• [Records for the exercise]:
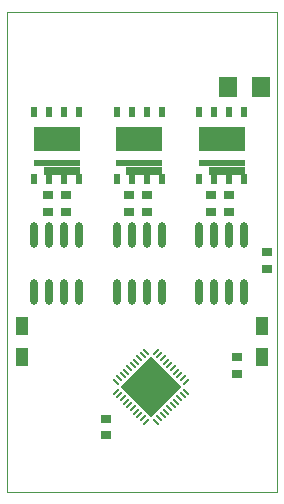
<source format=gtp>
%FSLAX25Y25*%
%MOIN*%
G70*
G01*
G75*
G04 Layer_Color=8421504*
%ADD10R,0.06299X0.07087*%
%ADD11R,0.12362X0.02835*%
%ADD12R,0.15748X0.02362*%
%ADD13R,0.02402X0.03268*%
%ADD14R,0.15748X0.08465*%
%ADD15O,0.02362X0.08661*%
%ADD16R,0.03543X0.03150*%
%ADD17R,0.03937X0.05906*%
G04:AMPARAMS|DCode=18|XSize=8.66mil|YSize=27.56mil|CornerRadius=0mil|HoleSize=0mil|Usage=FLASHONLY|Rotation=45.000|XOffset=0mil|YOffset=0mil|HoleType=Round|Shape=Rectangle|*
%AMROTATEDRECTD18*
4,1,4,0.00668,-0.01281,-0.01281,0.00668,-0.00668,0.01281,0.01281,-0.00668,0.00668,-0.01281,0.0*
%
%ADD18ROTATEDRECTD18*%

G04:AMPARAMS|DCode=19|XSize=8.66mil|YSize=27.56mil|CornerRadius=0mil|HoleSize=0mil|Usage=FLASHONLY|Rotation=315.000|XOffset=0mil|YOffset=0mil|HoleType=Round|Shape=Rectangle|*
%AMROTATEDRECTD19*
4,1,4,-0.01281,-0.00668,0.00668,0.01281,0.01281,0.00668,-0.00668,-0.01281,-0.01281,-0.00668,0.0*
%
%ADD19ROTATEDRECTD19*%

%ADD20P,0.20044X4X360.0*%
%ADD21C,0.02000*%
%ADD22C,0.00600*%
%ADD23C,0.00800*%
%ADD24R,0.58000X0.10500*%
%ADD25R,0.07000X0.20000*%
%ADD26R,0.11000X0.04500*%
%ADD27R,0.10000X0.04500*%
%ADD28R,0.07500X0.05500*%
%ADD29R,0.07000X0.17000*%
%ADD30R,0.07000X0.33000*%
%ADD31R,0.08000X0.05500*%
%ADD32R,0.06500X0.17000*%
%ADD33C,0.00200*%
%ADD34R,0.05906X0.05906*%
%ADD35C,0.05906*%
%ADD36R,0.05906X0.05906*%
%ADD37C,0.01969*%
%ADD38R,0.07087X0.06299*%
%ADD39R,0.05906X0.05118*%
%ADD40R,0.01378X0.01378*%
%ADD41R,0.03150X0.03543*%
%ADD42R,0.04500X0.14500*%
%ADD43R,0.08000X0.19000*%
%ADD44R,0.08000X0.19500*%
%ADD45R,0.07000X0.21000*%
%ADD46R,0.07000X0.19500*%
%ADD47R,0.17000X0.07500*%
%ADD48R,0.23500X0.07500*%
%ADD49R,0.23000X0.07500*%
%ADD50C,0.00984*%
%ADD51C,0.00787*%
%ADD52C,0.00500*%
D10*
X84512Y135000D02*
D03*
X73488D02*
D03*
D11*
X18193Y106799D02*
D03*
X45693D02*
D03*
X73193D02*
D03*
D12*
X16500Y109398D02*
D03*
X44000D02*
D03*
X71500D02*
D03*
D13*
X9000Y126661D02*
D03*
X14000D02*
D03*
X19000D02*
D03*
X24000D02*
D03*
Y104339D02*
D03*
X19000D02*
D03*
X14000D02*
D03*
X9000D02*
D03*
X36500Y126661D02*
D03*
X41500D02*
D03*
X46500D02*
D03*
X51500D02*
D03*
Y104339D02*
D03*
X46500D02*
D03*
X41500D02*
D03*
X36500D02*
D03*
X64000Y126661D02*
D03*
X69000D02*
D03*
X74000D02*
D03*
X79000D02*
D03*
Y104339D02*
D03*
X74000D02*
D03*
X69000D02*
D03*
X64000D02*
D03*
D14*
X16500Y117567D02*
D03*
X44000D02*
D03*
X71500D02*
D03*
D15*
X9000Y66551D02*
D03*
X14000D02*
D03*
X19000D02*
D03*
X24000D02*
D03*
X9000Y85449D02*
D03*
X14000D02*
D03*
X19000D02*
D03*
X24000D02*
D03*
X36500Y66551D02*
D03*
X41500D02*
D03*
X46500D02*
D03*
X51500D02*
D03*
X36500Y85449D02*
D03*
X41500D02*
D03*
X46500D02*
D03*
X51500D02*
D03*
X64000Y66551D02*
D03*
X69000D02*
D03*
X74000D02*
D03*
X79000D02*
D03*
X64000Y85449D02*
D03*
X69000D02*
D03*
X74000D02*
D03*
X79000D02*
D03*
D16*
X13500Y93244D02*
D03*
Y98756D02*
D03*
X19500Y93244D02*
D03*
Y98756D02*
D03*
X40500Y93244D02*
D03*
Y98756D02*
D03*
X46500Y93244D02*
D03*
Y98756D02*
D03*
X68000Y93244D02*
D03*
Y98756D02*
D03*
X74000Y93244D02*
D03*
Y98756D02*
D03*
X86500Y79756D02*
D03*
Y74244D02*
D03*
X33000Y18744D02*
D03*
Y24256D02*
D03*
X76500Y44756D02*
D03*
Y39244D02*
D03*
D17*
X85000Y44888D02*
D03*
Y55312D02*
D03*
X5000Y44888D02*
D03*
Y55312D02*
D03*
D18*
X46330Y46692D02*
D03*
X45216Y45579D02*
D03*
X44103Y44465D02*
D03*
X42989Y43352D02*
D03*
X41875Y42238D02*
D03*
X40762Y41125D02*
D03*
X39648Y40011D02*
D03*
X38535Y38897D02*
D03*
X37421Y37784D02*
D03*
X36307Y36670D02*
D03*
X49670Y23308D02*
D03*
X50784Y24421D02*
D03*
X51897Y25535D02*
D03*
X53011Y26648D02*
D03*
X54124Y27762D02*
D03*
X55238Y28875D02*
D03*
X56352Y29989D02*
D03*
X57465Y31103D02*
D03*
X58579Y32216D02*
D03*
X59692Y33330D02*
D03*
D19*
X36307D02*
D03*
X37421Y32216D02*
D03*
X38535Y31103D02*
D03*
X39648Y29989D02*
D03*
X40762Y28875D02*
D03*
X41875Y27762D02*
D03*
X42989Y26648D02*
D03*
X44103Y25535D02*
D03*
X45216Y24421D02*
D03*
X46330Y23308D02*
D03*
X59692Y36670D02*
D03*
X58579Y37784D02*
D03*
X57465Y38897D02*
D03*
X56352Y40011D02*
D03*
X55238Y41125D02*
D03*
X54124Y42238D02*
D03*
X53011Y43352D02*
D03*
X51897Y44465D02*
D03*
X50784Y45579D02*
D03*
X49670Y46692D02*
D03*
D20*
X48000Y35000D02*
D03*
D33*
X-0Y0D02*
X90000D01*
Y160000D01*
X-0D02*
X90000D01*
X-0Y0D02*
Y160000D01*
M02*

</source>
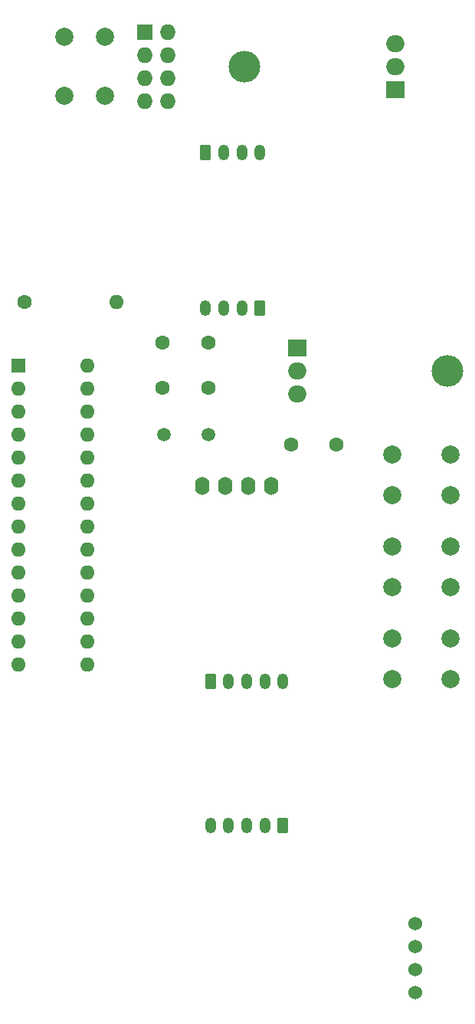
<source format=gbr>
%TF.GenerationSoftware,KiCad,Pcbnew,7.0.10-7.0.10~ubuntu22.04.1*%
%TF.CreationDate,2024-03-21T08:58:38+05:30*%
%TF.ProjectId,Smart Watch,536d6172-7420-4576-9174-63682e6b6963,rev?*%
%TF.SameCoordinates,Original*%
%TF.FileFunction,Soldermask,Bot*%
%TF.FilePolarity,Negative*%
%FSLAX46Y46*%
G04 Gerber Fmt 4.6, Leading zero omitted, Abs format (unit mm)*
G04 Created by KiCad (PCBNEW 7.0.10-7.0.10~ubuntu22.04.1) date 2024-03-21 08:58:38*
%MOMM*%
%LPD*%
G01*
G04 APERTURE LIST*
G04 Aperture macros list*
%AMRoundRect*
0 Rectangle with rounded corners*
0 $1 Rounding radius*
0 $2 $3 $4 $5 $6 $7 $8 $9 X,Y pos of 4 corners*
0 Add a 4 corners polygon primitive as box body*
4,1,4,$2,$3,$4,$5,$6,$7,$8,$9,$2,$3,0*
0 Add four circle primitives for the rounded corners*
1,1,$1+$1,$2,$3*
1,1,$1+$1,$4,$5*
1,1,$1+$1,$6,$7*
1,1,$1+$1,$8,$9*
0 Add four rect primitives between the rounded corners*
20,1,$1+$1,$2,$3,$4,$5,0*
20,1,$1+$1,$4,$5,$6,$7,0*
20,1,$1+$1,$6,$7,$8,$9,0*
20,1,$1+$1,$8,$9,$2,$3,0*%
G04 Aperture macros list end*
%ADD10C,2.000000*%
%ADD11C,1.600000*%
%ADD12O,1.600000X1.600000*%
%ADD13O,1.600000X2.000000*%
%ADD14C,1.500000*%
%ADD15O,3.500000X3.500000*%
%ADD16R,2.000000X1.905000*%
%ADD17O,2.000000X1.905000*%
%ADD18R,1.600000X1.600000*%
%ADD19C,1.524000*%
%ADD20RoundRect,0.250000X-0.350000X-0.625000X0.350000X-0.625000X0.350000X0.625000X-0.350000X0.625000X0*%
%ADD21O,1.200000X1.750000*%
%ADD22RoundRect,0.250000X0.350000X0.625000X-0.350000X0.625000X-0.350000X-0.625000X0.350000X-0.625000X0*%
%ADD23R,1.727200X1.727200*%
%ADD24O,1.727200X1.727200*%
G04 APERTURE END LIST*
D10*
%TO.C,S1*%
X93340000Y-49605000D03*
X93340000Y-43105000D03*
X97840000Y-49605000D03*
X97840000Y-43105000D03*
%TD*%
%TO.C,S4*%
X129540000Y-109510000D03*
X136040000Y-109510000D03*
X129540000Y-114010000D03*
X136040000Y-114010000D03*
%TD*%
%TO.C,S3*%
X129540000Y-99350000D03*
X136040000Y-99350000D03*
X129540000Y-103850000D03*
X136040000Y-103850000D03*
%TD*%
%TO.C,Se*%
X129540000Y-89190000D03*
X136040000Y-89190000D03*
X129540000Y-93690000D03*
X136040000Y-93690000D03*
%TD*%
D11*
%TO.C,R1*%
X88900000Y-72390000D03*
D12*
X99060000Y-72390000D03*
%TD*%
D13*
%TO.C,Brd1*%
X108585000Y-92710000D03*
X111125000Y-92710000D03*
X113665000Y-92710000D03*
X116205000Y-92710000D03*
%TD*%
D11*
%TO.C,C3*%
X123364000Y-88138000D03*
X118364000Y-88138000D03*
%TD*%
D14*
%TO.C,Y1*%
X109220000Y-86995000D03*
X104340000Y-86995000D03*
%TD*%
D15*
%TO.C,U4*%
X113220000Y-46355000D03*
D16*
X129880000Y-48895000D03*
D17*
X129880000Y-46355000D03*
X129880000Y-43815000D03*
%TD*%
D18*
%TO.C,U2*%
X88265000Y-79375000D03*
D12*
X88265000Y-81915000D03*
X88265000Y-84455000D03*
X88265000Y-86995000D03*
X88265000Y-89535000D03*
X88265000Y-92075000D03*
X88265000Y-94615000D03*
X88265000Y-97155000D03*
X88265000Y-99695000D03*
X88265000Y-102235000D03*
X88265000Y-104775000D03*
X88265000Y-107315000D03*
X88265000Y-109855000D03*
X88265000Y-112395000D03*
X95885000Y-112395000D03*
X95885000Y-109855000D03*
X95885000Y-107315000D03*
X95885000Y-104775000D03*
X95885000Y-102235000D03*
X95885000Y-99695000D03*
X95885000Y-97155000D03*
X95885000Y-94615000D03*
X95885000Y-92075000D03*
X95885000Y-89535000D03*
X95885000Y-86995000D03*
X95885000Y-84455000D03*
X95885000Y-81915000D03*
X95885000Y-79375000D03*
%TD*%
D19*
%TO.C,RTC1*%
X132072500Y-141057500D03*
X132072500Y-143597500D03*
X132072500Y-146137500D03*
X132072500Y-148677500D03*
%TD*%
D20*
%TO.C,J2*%
X109475000Y-114300000D03*
D21*
X111475000Y-114300000D03*
X113475000Y-114300000D03*
X115475000Y-114300000D03*
X117475000Y-114300000D03*
%TD*%
D22*
%TO.C,J3*%
X114935000Y-73025000D03*
D21*
X112935000Y-73025000D03*
X110935000Y-73025000D03*
X108935000Y-73025000D03*
%TD*%
D22*
%TO.C,J1*%
X117475000Y-130175000D03*
D21*
X115475000Y-130175000D03*
X113475000Y-130175000D03*
X111475000Y-130175000D03*
X109475000Y-130175000D03*
%TD*%
D15*
%TO.C,U1*%
X135700000Y-80010000D03*
D16*
X119040000Y-77470000D03*
D17*
X119040000Y-80010000D03*
X119040000Y-82550000D03*
%TD*%
D23*
%TO.C,U3*%
X102194000Y-42545000D03*
D24*
X104734000Y-42545000D03*
X102194000Y-45085000D03*
X104734000Y-45085000D03*
X102194000Y-47625000D03*
X104734000Y-47625000D03*
X102194000Y-50165000D03*
X104734000Y-50165000D03*
%TD*%
D20*
%TO.C,J4*%
X108935000Y-55880000D03*
D21*
X110935000Y-55880000D03*
X112935000Y-55880000D03*
X114935000Y-55880000D03*
%TD*%
D11*
%TO.C,C2*%
X109220000Y-81875000D03*
X109220000Y-76875000D03*
%TD*%
%TO.C,C1*%
X104140000Y-81875000D03*
X104140000Y-76875000D03*
%TD*%
M02*

</source>
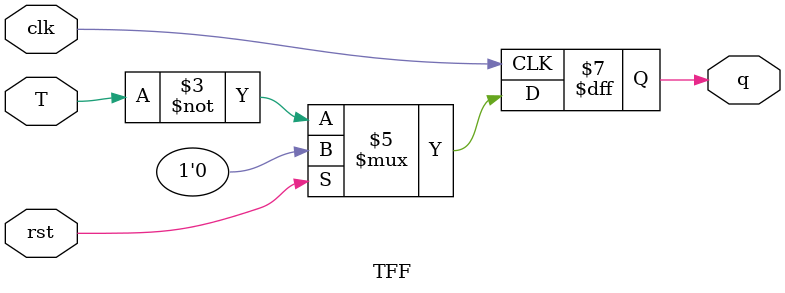
<source format=v>
`timescale 1ns / 10ps
module TFF(T,rst,clk,q);
  input T,rst,clk;
  output q;
  reg q;
  
  always @(posedge clk) begin
    if(rst==1) begin
      q<=0;
    end
    else begin
      q<=~T;
    end
  end
endmodule

</source>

• [Exercise instructions]: What number of lines above include the string "YOffset"? State it and nothing else.

• [Written solution]: 2